For the word "they", state how many lines below contain it. Give no other text.

[Supplied records]
========
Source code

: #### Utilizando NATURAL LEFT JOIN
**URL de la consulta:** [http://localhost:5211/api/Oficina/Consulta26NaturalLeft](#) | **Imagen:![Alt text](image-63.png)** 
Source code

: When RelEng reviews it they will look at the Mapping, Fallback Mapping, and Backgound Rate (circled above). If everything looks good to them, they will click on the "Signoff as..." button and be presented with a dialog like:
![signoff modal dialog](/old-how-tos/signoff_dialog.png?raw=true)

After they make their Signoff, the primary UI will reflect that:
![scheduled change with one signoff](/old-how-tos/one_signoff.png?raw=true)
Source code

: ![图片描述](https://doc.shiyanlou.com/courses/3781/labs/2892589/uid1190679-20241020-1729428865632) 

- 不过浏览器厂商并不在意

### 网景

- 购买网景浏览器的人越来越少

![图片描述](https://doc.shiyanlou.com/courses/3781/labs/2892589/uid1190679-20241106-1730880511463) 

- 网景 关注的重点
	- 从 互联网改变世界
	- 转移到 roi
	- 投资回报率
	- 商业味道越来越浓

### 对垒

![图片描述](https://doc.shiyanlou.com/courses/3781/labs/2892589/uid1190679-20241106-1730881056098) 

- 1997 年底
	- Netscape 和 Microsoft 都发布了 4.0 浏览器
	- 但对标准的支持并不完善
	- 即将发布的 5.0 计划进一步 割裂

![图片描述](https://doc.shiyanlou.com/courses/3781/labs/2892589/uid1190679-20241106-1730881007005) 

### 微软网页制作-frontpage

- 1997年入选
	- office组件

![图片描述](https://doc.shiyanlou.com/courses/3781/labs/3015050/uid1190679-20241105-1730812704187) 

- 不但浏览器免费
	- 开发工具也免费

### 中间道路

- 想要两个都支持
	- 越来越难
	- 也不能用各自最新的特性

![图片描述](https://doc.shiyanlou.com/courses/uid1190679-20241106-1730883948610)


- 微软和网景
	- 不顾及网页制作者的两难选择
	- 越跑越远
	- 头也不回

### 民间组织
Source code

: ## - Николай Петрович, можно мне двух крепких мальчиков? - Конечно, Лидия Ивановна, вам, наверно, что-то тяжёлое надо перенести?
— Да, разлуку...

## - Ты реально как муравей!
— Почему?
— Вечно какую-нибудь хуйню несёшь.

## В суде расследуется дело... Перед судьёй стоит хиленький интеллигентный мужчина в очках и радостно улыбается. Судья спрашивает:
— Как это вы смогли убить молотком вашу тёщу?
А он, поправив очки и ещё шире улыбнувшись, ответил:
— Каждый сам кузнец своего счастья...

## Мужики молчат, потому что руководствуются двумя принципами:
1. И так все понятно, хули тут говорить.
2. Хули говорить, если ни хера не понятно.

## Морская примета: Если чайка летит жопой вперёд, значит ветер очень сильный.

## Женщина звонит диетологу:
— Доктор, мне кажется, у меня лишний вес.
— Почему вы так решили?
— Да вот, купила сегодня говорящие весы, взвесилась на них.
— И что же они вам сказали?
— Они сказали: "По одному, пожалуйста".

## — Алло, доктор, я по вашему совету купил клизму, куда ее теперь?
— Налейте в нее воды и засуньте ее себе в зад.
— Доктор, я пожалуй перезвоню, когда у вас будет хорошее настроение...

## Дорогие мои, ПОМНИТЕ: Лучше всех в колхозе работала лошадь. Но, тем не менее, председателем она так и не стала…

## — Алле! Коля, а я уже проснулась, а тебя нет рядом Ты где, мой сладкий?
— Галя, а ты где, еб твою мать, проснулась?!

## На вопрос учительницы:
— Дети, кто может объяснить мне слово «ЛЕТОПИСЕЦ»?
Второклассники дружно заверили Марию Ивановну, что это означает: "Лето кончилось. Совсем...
========
[Output for this task] 2